In survival analysis, the response variable denoted \(T\) is a time-to-event variable. Instead of estimating the expected failure time, survival models estimate the survival and hazard rate functions which depend on the realization of \(T\).

3.3.1 Survival function

The survival function \(S(t)\) represents the probability that the considered event occurs after time \(t\). For instance, \(S(t)\) can measure the probability that a given customer survives in the portfolio at least until time \(t\). Mathematically, the survival function is defined as: \[\begin{equation} S(t) = P(T > t) = 1 - F(t) \tag{3.2} \end{equation}\]

where \(F(t)\) is the cumulative distribution function.

Figure 3.2: Survival function \(S_T(t)\) with \(T \sim \mathcal{E} (1)\)

Survival function $S_T(t)$ with $T \sim \mathcal{E} (1)$

3.3.2 Hazard and Cumulative Hazard functions

Another key concept in duration analysis is the hazard function \(\lambda(t)\) which approximates the probability that the event occurs at time \(t\). For instance, \(\lambda(t)\) can measure the probability that a given individual leaves the firm portfolio at time \(t\).

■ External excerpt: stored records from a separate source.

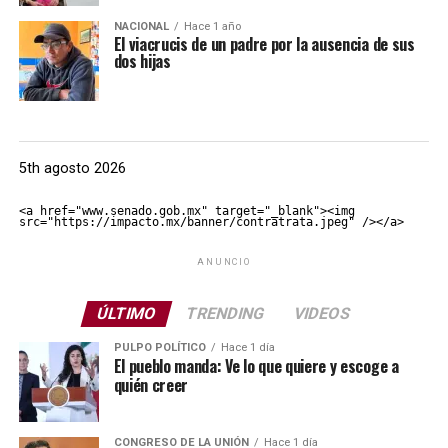
NACIONAL
Hace 1 año
El viacrucis de un padre por la ausencia de sus
dos hijas
5th agosto 2026
<a href="www.senado.gob.mx" target="_blank"><img 
src="https://impacto.mx/banner/contratrata.jpeg" /></a>
ANUNCIO
ÚLTIMO
TRENDING
VIDEOS
PULPO POLÍTICO
Hace 1 día
El pueblo manda: Ve lo que quiere y escoge a
quién creer
CONGRESO DE LA UNIÓN
Hace 1 día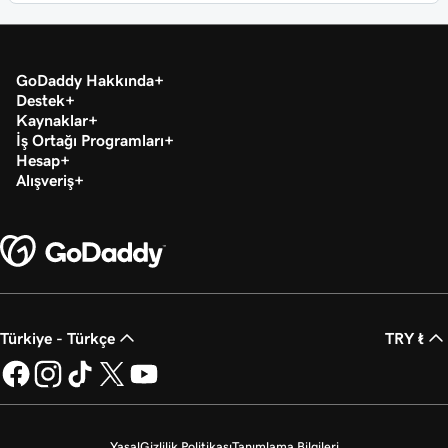
GoDaddy Hakkında
Destek
Kaynaklar
İş Ortağı Programları
Hesap
Alışveriş
Türkiye - Türkçe
TRY ₺
Yasal
Gizlilik Politikası
Tanımlama Bilgileri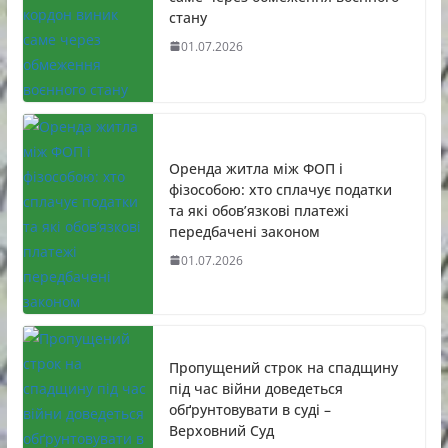
стану
01.07.2026
Оренда житла між ФОП і
фізособою: хто сплачує податки
та які обов’язкові платежі
передбачені законом
01.07.2026
Пропущений строк на спадщину
під час війни доведеться
обґрунтовувати в суді –
Верховний Суд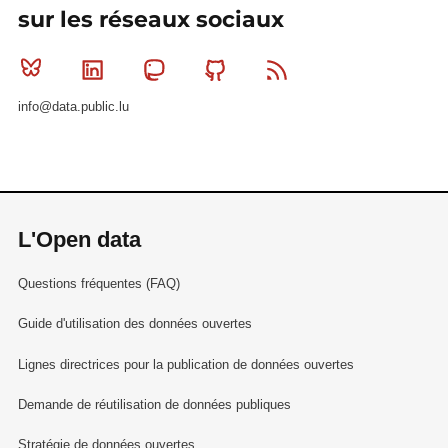
sur les réseaux sociaux
Bluesky
Linkedin
Mastodon
Github
RSS
info@data.public.lu
L'Open data
Questions fréquentes (FAQ)
Guide d'utilisation des données ouvertes
Lignes directrices pour la publication de données ouvertes
Demande de réutilisation de données publiques
Stratégie de données ouvertes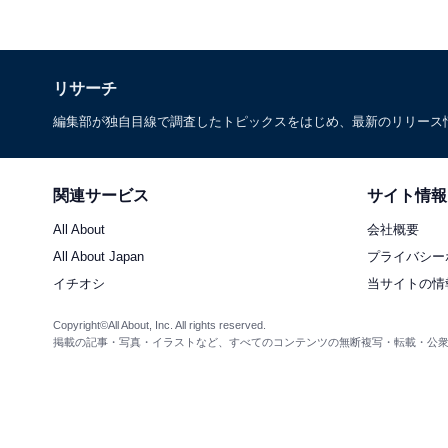
リサーチ
編集部が独自目線で調査したトピックスをはじめ、最新のリリース
関連サービス
サイト情報
All About
会社概要
All About Japan
プライバシー
イチオシ
当サイトの情
Copyright©All About, Inc. All rights reserved.
掲載の記事・写真・イラストなど、すべてのコンテンツの無断複写・転載・公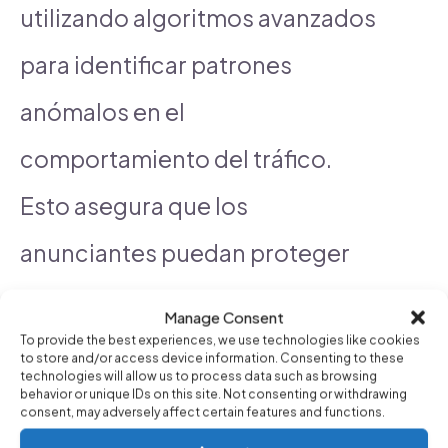
utilizando algoritmos avanzados
para identificar patrones
anómalos en el
comportamiento del tráfico.
Esto asegura que los
anunciantes puedan proteger
su inversión y maximizar el
Manage Consent
retorno.
To provide the best experiences, we use technologies like cookies
to store and/or access device information. Consenting to these
technologies will allow us to process data such as browsing
behavior or unique IDs on this site. Not consenting or withdrawing
Otra característica importante
consent, may adversely affect certain features and functions.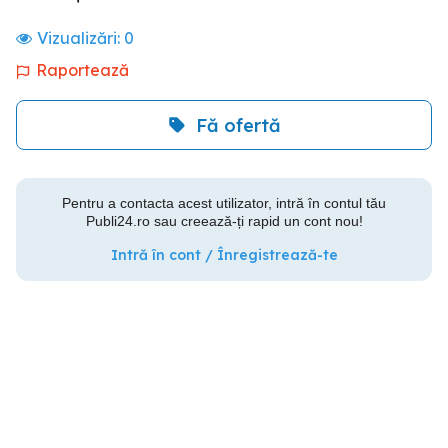
Vizualizări:
0
Raportează
Fă ofertă
Pentru a contacta acest utilizator, intră în contul tău
Publi24.ro sau creează-ți rapid un cont nou!
Intră în cont / Înregistrează-te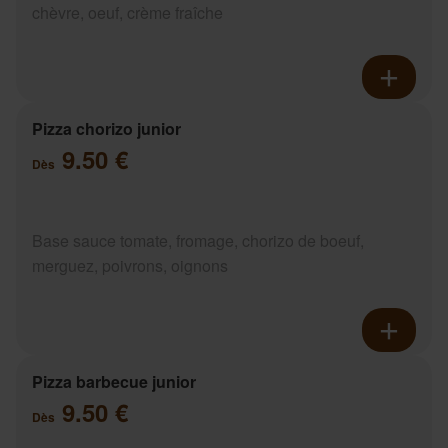
chèvre, oeuf, crème fraîche
Pizza chorizo junior
9.50 €
Dès
Base sauce tomate, fromage, chorizo de boeuf,
merguez, poivrons, oignons
Pizza barbecue junior
9.50 €
Dès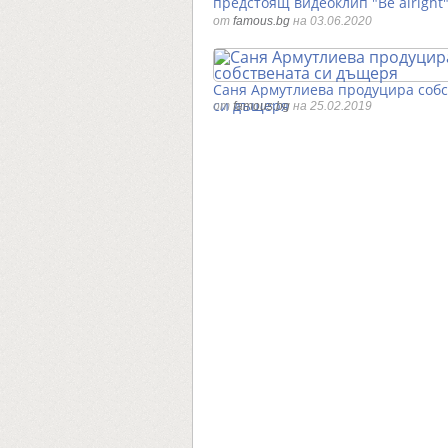
предстоящ видеоклип "Be alright
от
famous.bg
на 03.06.2020
Саня Армутлиева продуцира соб
си дъщеря
от
famous.bg
на 25.02.2019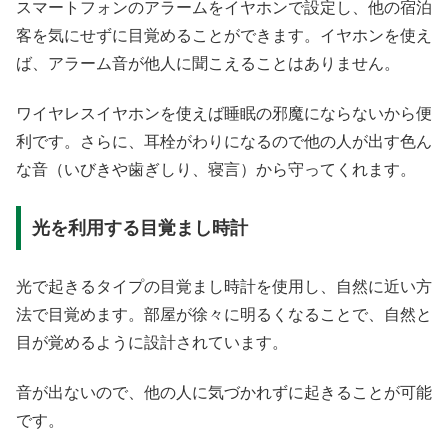
スマートフォンのアラームをイヤホンで設定し、他の宿泊
客を気にせずに目覚めることができます。イヤホンを使え
ば、アラーム音が他人に聞こえることはありません。
ワイヤレスイヤホンを使えば睡眠の邪魔にならないから便
利です。さらに、耳栓がわりになるので他の人が出す色ん
な音（いびきや歯ぎしり、寝言）から守ってくれます。
光を利用する目覚まし時計
光で起きるタイプの目覚まし時計を使用し、自然に近い方
法で目覚めます。部屋が徐々に明るくなることで、自然と
目が覚めるように設計されています。
音が出ないので、他の人に気づかれずに起きることが可能
です。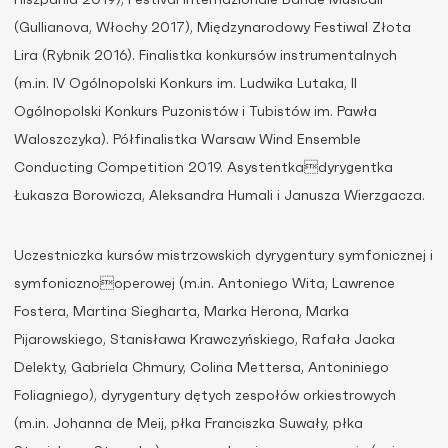
Hiszpania 2019), Festival Internazionale Bande Musicali
(Gullianova, Włochy 2017), Międzynarodowy Festiwal Złota
Lira (Rybnik 2016). Finalistka konkursów instrumentalnych
(m.in. IV Ogólnopolski Konkurs im. Ludwika Lutaka, II
Ogólnopolski Konkurs Puzonistów i Tubistów im. Pawła
Waloszczyka). Półfinalistka Warsaw Wind Ensemble
Conducting Competition 2019. Asystentkadyrygentka
Łukasza Borowicza, Aleksandra Humali i Janusza Wierzgacza.
Uczestniczka kursów mistrzowskich dyrygentury symfonicznej i
symfonicznooperowej (m.in. Antoniego Wita, Lawrence
Fostera, Martina Siegharta, Marka Herona, Marka
Pijarowskiego, Stanisława Krawczyńskiego, Rafała Jacka
Delekty, Gabriela Chmury, Colina Mettersa, Antoniniego
Foliagniego), dyrygentury dętych zespołów orkiestrowych
(m.in. Johanna de Meij, płka Franciszka Suwały, płka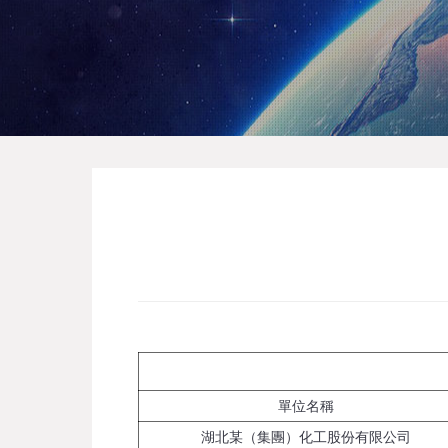
單位名稱
湖北某（集團）化工股份有限公司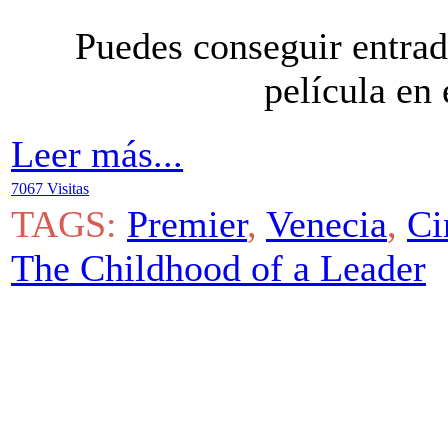
Puedes conseguir entrad
película en 
Leer más...
7067 Visitas
TAGS:
Premier
,
Venecia
,
Ci
The Childhood of a Leader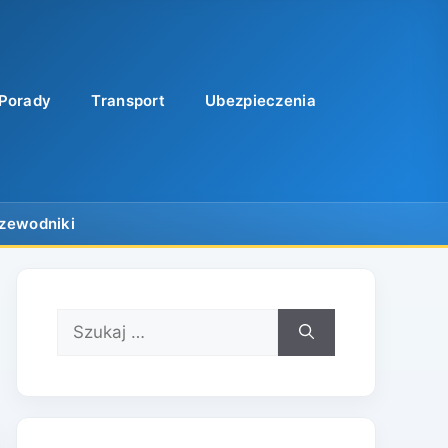
Porady
Transport
Ubezpieczenia
Szukaj: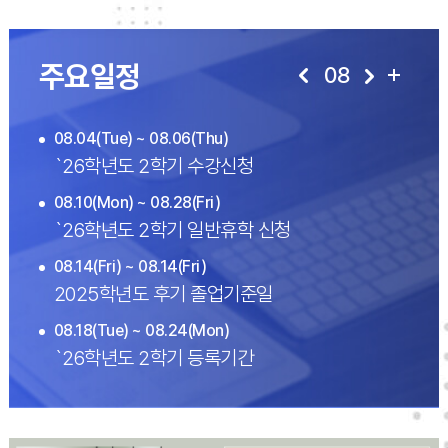
주요일정
08
08.04(Tue) ~ 08.06(Thu)
`26학년도 2학기 수강신청
08.10(Mon) ~ 08.28(Fri)
`26학년도 2학기 일반휴학 신청
08.14(Fri) ~ 08.14(Fri)
2025학년도 후기 졸업기준일
08.18(Tue) ~ 08.24(Mon)
`26학년도 2학기 등록기간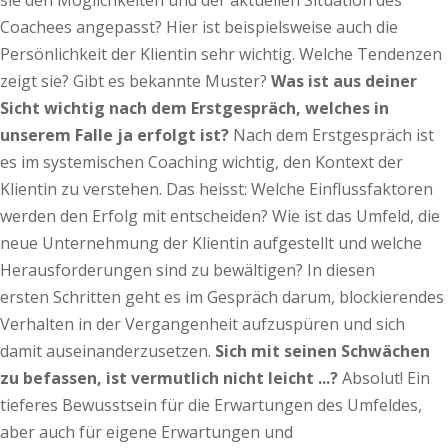
sie den Möglichkeiten und der aktuellen Situation des
Coachees angepasst? Hier ist beispielsweise auch die
Persönlichkeit der Klientin sehr wichtig. Welche Tendenzen
zeigt sie? Gibt es bekannte Muster?
Was ist aus deiner
Sicht wichtig nach dem Erstgespräch, welches in
unserem Falle ja erfolgt ist?
Nach dem Erstgespräch ist
es im systemischen Coaching wichtig, den Kontext der
Klientin zu verstehen. Das heisst: Welche Einflussfaktoren
werden den Erfolg mit entscheiden? Wie ist das Umfeld, die
neue Unternehmung der Klientin aufgestellt und welche
Herausforderungen sind zu bewältigen? In diesen
ersten Schritten geht es im Gespräch darum, blockierendes
Verhalten in der Vergangenheit aufzuspüren und sich
damit auseinanderzusetzen.
Sich mit seinen Schwächen
zu befassen, ist vermutlich nicht leicht ...?
Absolut! Ein
tieferes Bewusstsein für die Erwartungen des Umfeldes,
aber auch für eigene Erwartungen und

Formally, it is expressed as follows: \[\begin{equation} \lambda(t) = \lim_{\Delta t \to 0} \frac{P\big[t \leq T < t + \Delta t | T \geq t \big]}{\Delta t} \tag{3.3} \end{equation}\]

Using the Bayes formula, equation (3.3) can also be written as (see proof (6.3) in the appendix): \[\begin{equation} \lambda(t) = \frac{-\text{d} \ln \big(S(t)\big)}{\text{d} t} \tag{3.4} \end{equation}\]

Finally, integrating the instantaneous hazard function gives the cumulative hazard function which can be more precisely estimated than the hazard function (Cameron and Trivedi 2005) and is defined as:

\[\begin{equation} \Lambda (t) = \int_{0}^{t} \lambda(s) \text{d}s = - \ln \big(S(t)\big) \tag{3.5} \end{equation}\]

Figure 3.3: Cumulative Hazard function \(\Lambda_T(t)\) with \(T \sim \mathcal{E} (1)\)

Cumulative Hazard function $\Lambda_T(t)$ with $T \sim \mathcal{E} (1)$

Thus, the hazard, survival and cumulative hazard functions are three mathematical functions which describe the same distribution.

References

Cameron, A. Colin, and Pravin K. Trivedi. 2005. Microeconometrics: Methods and Applications. Edited by Cambridge University Press.